GIVEN RECORDS:
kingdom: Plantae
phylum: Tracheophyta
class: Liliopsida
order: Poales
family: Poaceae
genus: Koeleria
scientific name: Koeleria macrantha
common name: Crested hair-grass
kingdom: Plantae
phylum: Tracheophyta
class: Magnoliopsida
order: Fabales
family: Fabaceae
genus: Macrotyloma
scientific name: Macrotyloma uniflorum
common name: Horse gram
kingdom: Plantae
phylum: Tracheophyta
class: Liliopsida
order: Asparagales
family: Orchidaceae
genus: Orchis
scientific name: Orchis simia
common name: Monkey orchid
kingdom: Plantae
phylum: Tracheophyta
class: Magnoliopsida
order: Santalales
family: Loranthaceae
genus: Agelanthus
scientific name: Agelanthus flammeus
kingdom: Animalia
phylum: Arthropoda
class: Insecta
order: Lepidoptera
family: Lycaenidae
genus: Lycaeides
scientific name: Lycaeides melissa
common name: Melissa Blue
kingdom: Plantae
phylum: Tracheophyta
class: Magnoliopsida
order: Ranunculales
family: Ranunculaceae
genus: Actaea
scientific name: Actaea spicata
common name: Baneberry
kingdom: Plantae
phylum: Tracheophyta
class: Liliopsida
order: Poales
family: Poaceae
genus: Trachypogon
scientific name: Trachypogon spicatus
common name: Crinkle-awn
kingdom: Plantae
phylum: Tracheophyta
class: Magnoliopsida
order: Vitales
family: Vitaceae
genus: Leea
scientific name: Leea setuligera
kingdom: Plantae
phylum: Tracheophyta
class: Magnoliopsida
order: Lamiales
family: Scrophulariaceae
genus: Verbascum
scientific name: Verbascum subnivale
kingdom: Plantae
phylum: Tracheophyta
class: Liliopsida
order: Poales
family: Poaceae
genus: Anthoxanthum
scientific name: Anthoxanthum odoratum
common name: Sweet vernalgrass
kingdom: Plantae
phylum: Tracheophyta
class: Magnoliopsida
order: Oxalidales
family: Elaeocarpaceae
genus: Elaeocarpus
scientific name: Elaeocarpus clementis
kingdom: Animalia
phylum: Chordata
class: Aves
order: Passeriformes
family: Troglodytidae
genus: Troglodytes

GIVEN REQUEST: Output every naming line from all the entries above as a JSON list of strings, one string per line, with blank lines left out.

WRITTEN ANSWER:
[
  "kingdom: Plantae",
  "phylum: Tracheophyta",
  "class: Liliopsida",
  "order: Poales",
  "family: Poaceae",
  "genus: Koeleria",
  "scientific name: Koeleria macrantha",
  "common name: Crested hair-grass",
  "kingdom: Plantae",
  "phylum: Tracheophyta",
  "class: Magnoliopsida",
  "order: Fabales",
  "family: Fabaceae",
  "genus: Macrotyloma",
  "scientific name: Macrotyloma uniflorum",
  "common name: Horse gram",
  "kingdom: Plantae",
  "phylum: Tracheophyta",
  "class: Liliopsida",
  "order: Asparagales",
  "family: Orchidaceae",
  "genus: Orchis",
  "scientific name: Orchis simia",
  "common name: Monkey orchid",
  "kingdom: Plantae",
  "phylum: Tracheophyta",
  "class: Magnoliopsida",
  "order: Santalales",
  "family: Loranthaceae",
  "genus: Agelanthus",
  "scientific name: Agelanthus flammeus",
  "kingdom: Animalia",
  "phylum: Arthropoda",
  "class: Insecta",
  "order: Lepidoptera",
  "family: Lycaenidae",
  "genus: Lycaeides",
  "scientific name: Lycaeides melissa",
  "common name: Melissa Blue",
  "kingdom: Plantae",
  "phylum: Tracheophyta",
  "class: Magnoliopsida",
  "order: Ranunculales",
  "family: Ranunculaceae",
  "genus: Actaea",
  "scientific name: Actaea spicata",
  "common name: Baneberry",
  "kingdom: Plantae",
  "phylum: Tracheophyta",
  "class: Liliopsida",
  "order: Poales",
  "family: Poaceae",
  "genus: Trachypogon",
  "scientific name: Trachypogon spicatus",
  "common name: Crinkle-awn",
  "kingdom: Plantae",
  "phylum: Tracheophyta",
  "class: Magnoliopsida",
  "order: Vitales",
  "family: Vitaceae",
  "genus: Leea",
  "scientific name: Leea setuligera",
  "kingdom: Plantae",
  "phylum: Tracheophyta",
  "class: Magnoliopsida",
  "order: Lamiales",
  "family: Scrophulariaceae",
  "genus: Verbascum",
  "scientific name: Verbascum subnivale",
  "kingdom: Plantae",
  "phylum: Tracheophyta",
  "class: Liliopsida",
  "order: Poales",
  "family: Poaceae",
  "genus: Anthoxanthum",
  "scientific name: Anthoxanthum odoratum",
  "common name: Sweet vernalgrass",
  "kingdom: Plantae",
  "phylum: Tracheophyta",
  "class: Magnoliopsida",
  "order: Oxalidales",
  "family: Elaeocarpaceae",
  "genus: Elaeocarpus",
  "scientific name: Elaeocarpus clementis",
  "kingdom: Animalia",
  "phylum: Chordata",
  "class: Aves",
  "order: Passeriformes",
  "family: Troglodytidae",
  "genus: Troglodytes"
]